→ Exercício proposto 1: No trecho sobre a entrevista com Nita Freire, por qual editora foi relançada a obra Paulo Freire, uma história de vida?
→ Exercício proposto 2: Indique se cada afirmação abaixo concorda com o trecho sobre a entrevista com Nita Freire, respondendo sim ou não e citando literalmente as palavras decisivas: (a) Nita Freire prefere ser chamada de Doutora; (b) o prefácio da obra é do educador português Licínio Lima; (c) Nita Freire continua lecionando.
→ Exercício proposto 3: Prossiga o trecho sobre a entrevista com Nita Freire a partir da última frase apresentada.

→ Trecho da fonte:
Por Marcelo Menna Barreto, publicado em Extra Classe –
Viúva de Paulo Freire fala sobre reedição da biografia e do legado de um dos pensadores mais notáveis da história da pedagogia mundial
A pedagoga e Doutora em Educação, Ana Maria Araújo Freire, que relançou pela editora Paz e Terra a obra Paulo Freire, uma história de vida, vai logo avisando: “não me chama de Doutora, pode me chamar de Nita mesmo. Nem de professora, eu já não estou lecionando. Estou com 83, vou fazer 84”. Nesta entrevista, a viúva de Paulo Freire (1921-1997) relata um pouco do que o educador português Licínio Lima diz no prefácio ser um trabalho ‘incontornável para os estudiosos do pensamento de Paulo Freire’, especialmente pelos documentos inéditos. Com a intimidade que privou com o patrono da educação brasileira, Nita Freire ainda se coloca na pele daquele que é considerado um dos pensadores mais notáveis da história da pedagogia mundial. Fala do movimento Escola Sem Partido, da violência contra professores e sobre os ataques que Paulo Freire tem recebido de pessoas “do calibre” de Magno Malta e Marco Feliciano. “Tenho pena de todas essas pessoas que se envolveram para levar uma coisa que traduz ignorância, porque o Paulo nunca foi um doutrinador. Pelo contrário, todo o trabalho de Paulo é de conscientização para a autonomia dos sujeitos, para as escolhas dos caminhos que cada homem e cada mulher quiserem tomar”, esclarece.

→ Dados armazenados:
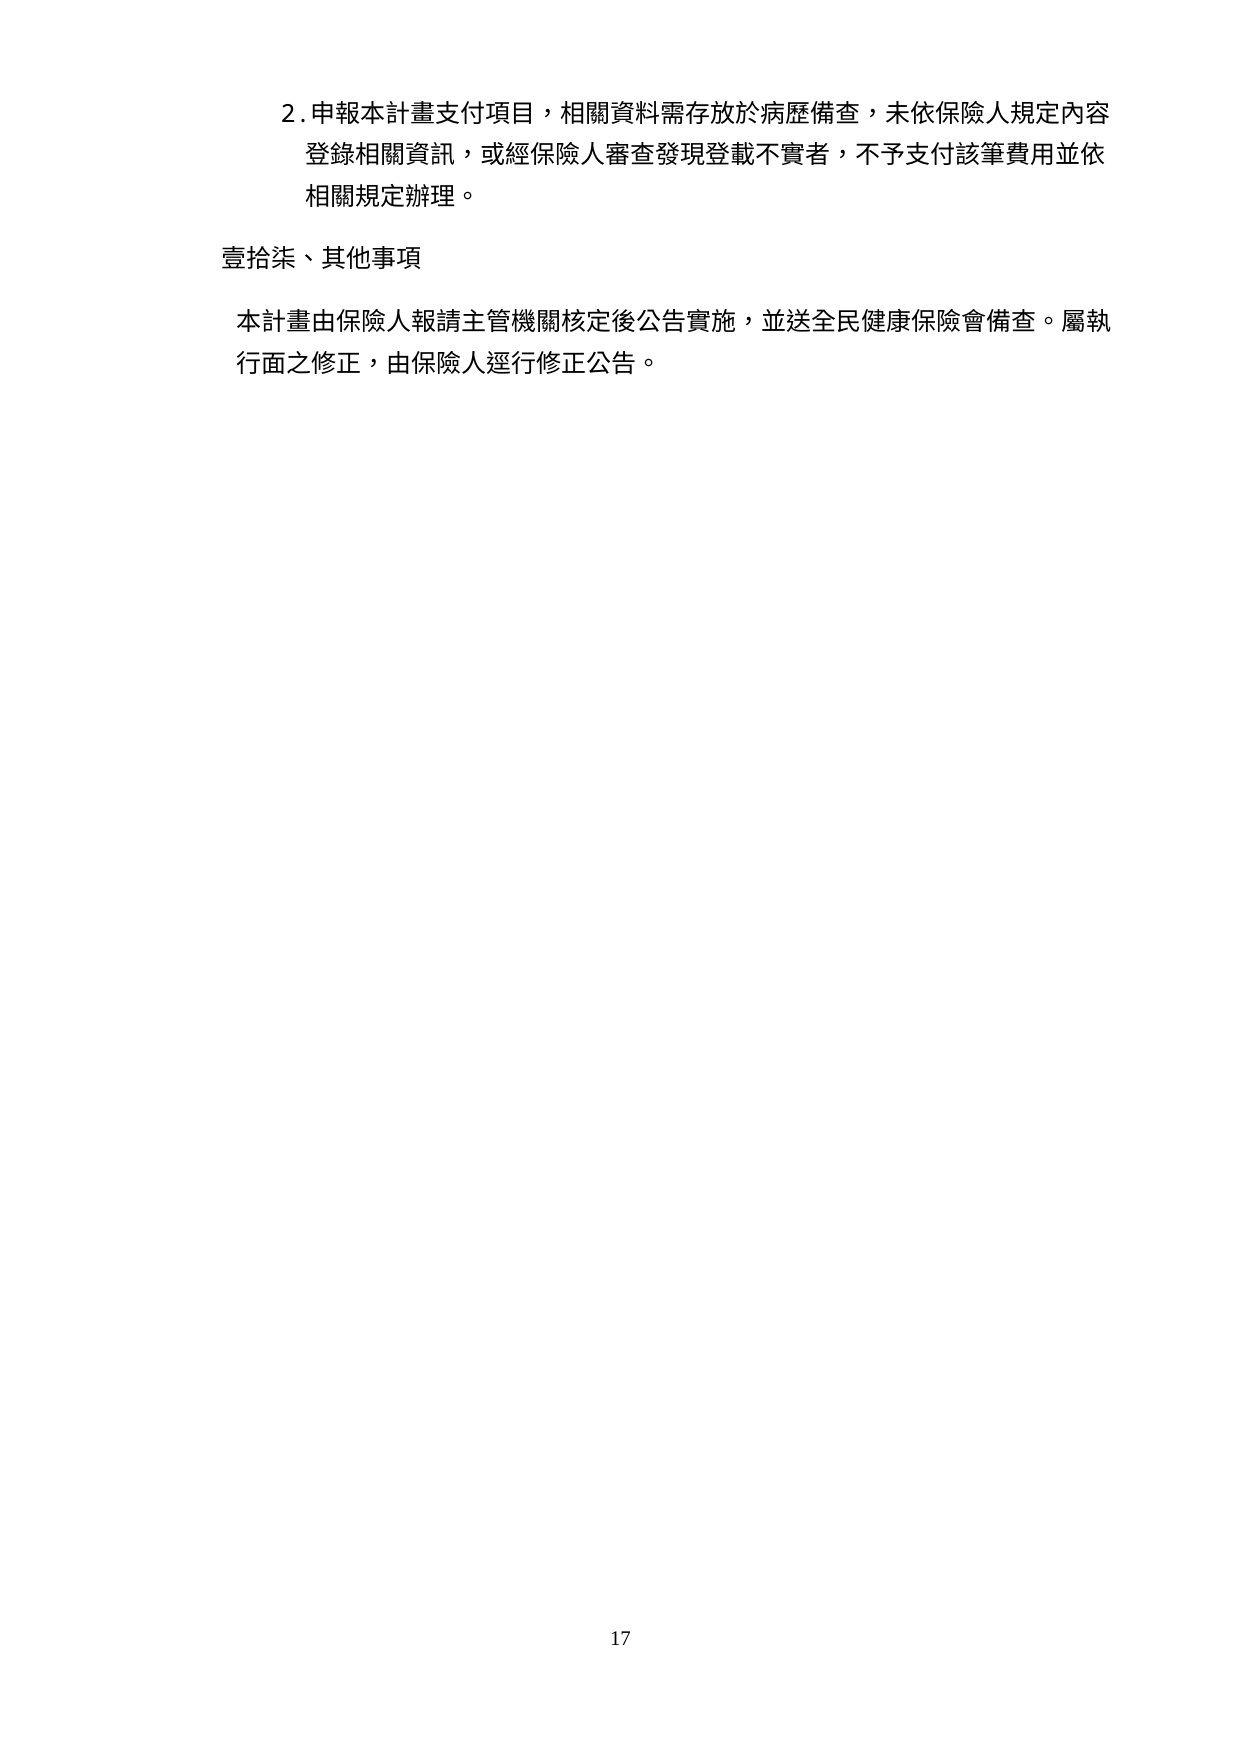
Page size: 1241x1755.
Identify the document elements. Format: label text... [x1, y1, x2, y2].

→ Resposta final 1: Pela editora Paz e Terra.

→ Resposta final 2:
(a) Não: “não me chama de Doutora, pode me chamar de Nita mesmo.”
(b) Sim: “o educador português Licínio Lima diz no prefácio”
(c) Não: “eu já não estou lecionando.”

→ Resposta final 3:
Extra Classe – O movimento Escola sem Partido e seus simpatizantes atacaram até Paulo Freire nas manifestações a favor do golpe. “Chega de doutrinação marxista. Basta de Paulo Freire”, estava escrito em uma faixa. O que dizer disso?
Ana Maria Araújo Freire – Às vezes causa raiva; às vezes causa compaixão, diante do fato de que ou aquele rapaz que carregava essa faixa foi pago para carregar ou ele próprio confeccionou talvez com amigos. Tenho pena de todas essas pessoas que se envolveram para levar uma coisa que traduz ignorância, porque o Paulo nunca foi um doutrinador. Pelo contrário, todo o trabalho dele é de conscientização para a autonomia dos sujeitos, para as escolhas dos caminhos que cada homem e cada mulher quiserem tomar. O que o Paulo fez foi mostrar que o oprimido tem uma maneira de sair da condição de opressão. Ele se preocupou muito com as condições em quaisquer relações entre as pessoas. Não é justo ser apenas mandado, ser vilipendiado, em condições miseráveis. Essas pessoas têm que ascender socialmente.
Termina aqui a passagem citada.